Frances Crook, Chief Executive of the Howard League for Penal Reform, said: “The best way to help someone move away from crime and build a brighter future is to ensure that they have a home. Common sense tells us that any system that sweeps up the homeless and makes matters worse is in urgent need of change.
“The government has promised to eliminate homelessness. Now, as the country emerges from lockdown and rough sleepers start to return to the streets, ministers must rise to that challenge to help the fragile and the poor. The Howard League’s own legal work reveals the scale and seriousness of the problem.
“Reducing the prison population, funding local government properly and delivering an effective probation service with strong links to housing and women’s centres are key measures that would cut crime and make everyone safer.”
The release of prisoners to homelessness is a longstanding problem that has been highlighted in a series of prison inspection reports over several years.
As long ago as 2016, Her Majesty’s Inspectorate of Prisons reported that women leaving Bronzefield prison had been given tents and sleeping bags. Last year, an independent monitoring board report revealed that men leaving Norwich prison could apply for rucksacks containing a sleeping bag and clothes.
Notes to editors
1. The Howard League for Penal Reform is the oldest penal reform charity in the world. It is a national charity working for less crime, safer communities and fewer people in prison.
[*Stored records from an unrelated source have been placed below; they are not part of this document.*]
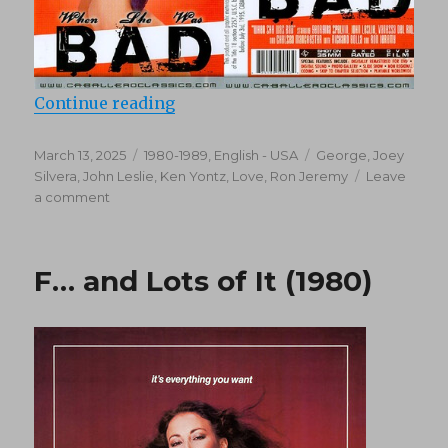
“When She Was Bad (1983)”
Continue reading
Posted
Categories
Tags
March 13, 2025
1980-1989
,
English - USA
George
,
Joey
on
Silvera
,
John Leslie
,
Ken Yontz
,
Love
,
Ron Jeremy
Leave
on
a comment
When
She
Was
F… and Lots of It (1980)
Bad
(1983)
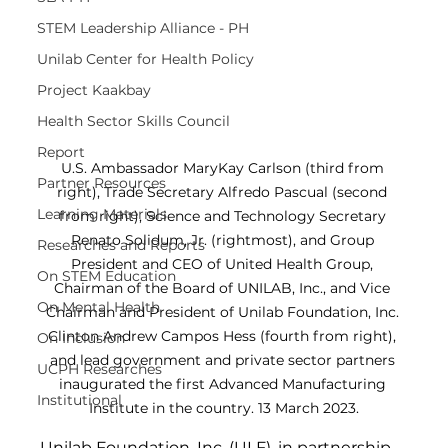
STEM Leadership Alliance - PH
Unilab Center for Health Policy
Project Kaakbay
Health Sector Skills Council
Report
U.S. Ambassador MaryKay Carlson (third from 
Partner Resources
right), Trade Secretary Alfredo Pascual (second 
Learning Materials
from right), Science and Technology Secretary 
Renato Solidum, Jr. (rightmost), and Group 
Researches and Reports
President and CEO of United Health Group, 
On STEM Education
Chairman of the Board of UNILAB, Inc., and Vice 
On Mental Health
Chairman and President of Unilab Foundation, Inc. 
Clinton Andrew Campos Hess (fourth from right), 
On Inclusion
and lead government and private sector partners 
UCPH Researches
inaugurated the first Advanced Manufacturing 
Institutional
Institute in the country. 13 March 2023.
Unilab Foundation, Inc. (ULF), in partnership 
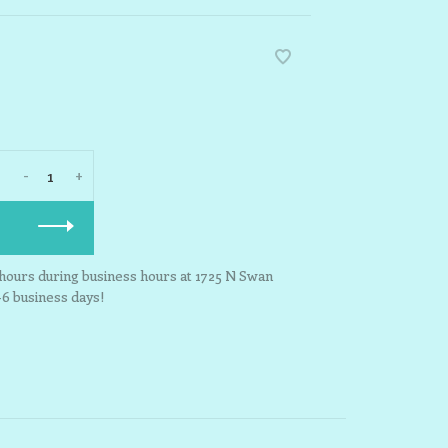
-
+
3 hours during business hours at 1725 N Swan
-6 business days!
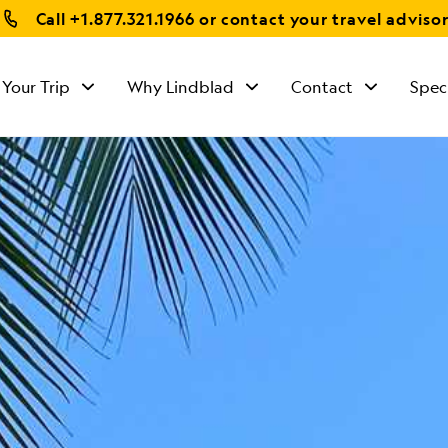
Call
+1.877.321.1966
or contact your travel adviso
 Your Trip
Why Lindblad
Contact
Spec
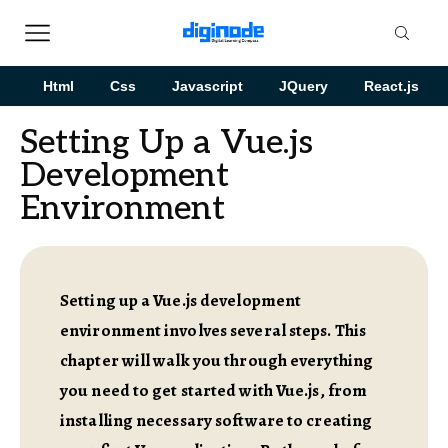
Html
Css
Javascript
JQuery
React.js
Setting Up a Vue.js
Development
Environment
Setting up a Vue.js development
environment involves several steps. This
chapter will walk you through everything
you need to get started with Vue.js, from
installing necessary software to creating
2. The challenges faced by young adults seeking accommodation and support during the coronavirus pandemic are revealed in a Howard League briefing, Young Adults in prison during the Covid-19 pandemic, which can be downloaded from the Howard League website.
3. In response to a parliamentary question from shadow justice minister Lyn Brown MP on 12 June 2020, Justice Minister Lucy Frazer revealed that 273 young adults were released from prison to homelessness or unknown accommodation between 23 March 2020 and 30 April 2020. The parliamentary question and response can be viewed online.
4. Frances Crook blogged about homelessness and the penal system in June 2019.
5. In 2018 the Howard League worked with children in custody to find out their views of what home meant to them. The briefing, More than a roof overhead, can be downloaded from the Howard League website.
6. Accommodation and support for adult offenders in the community and on release from prison in England will be available from Wednesday 8 July on the Her Majesty’s Inspectorate of Probation website.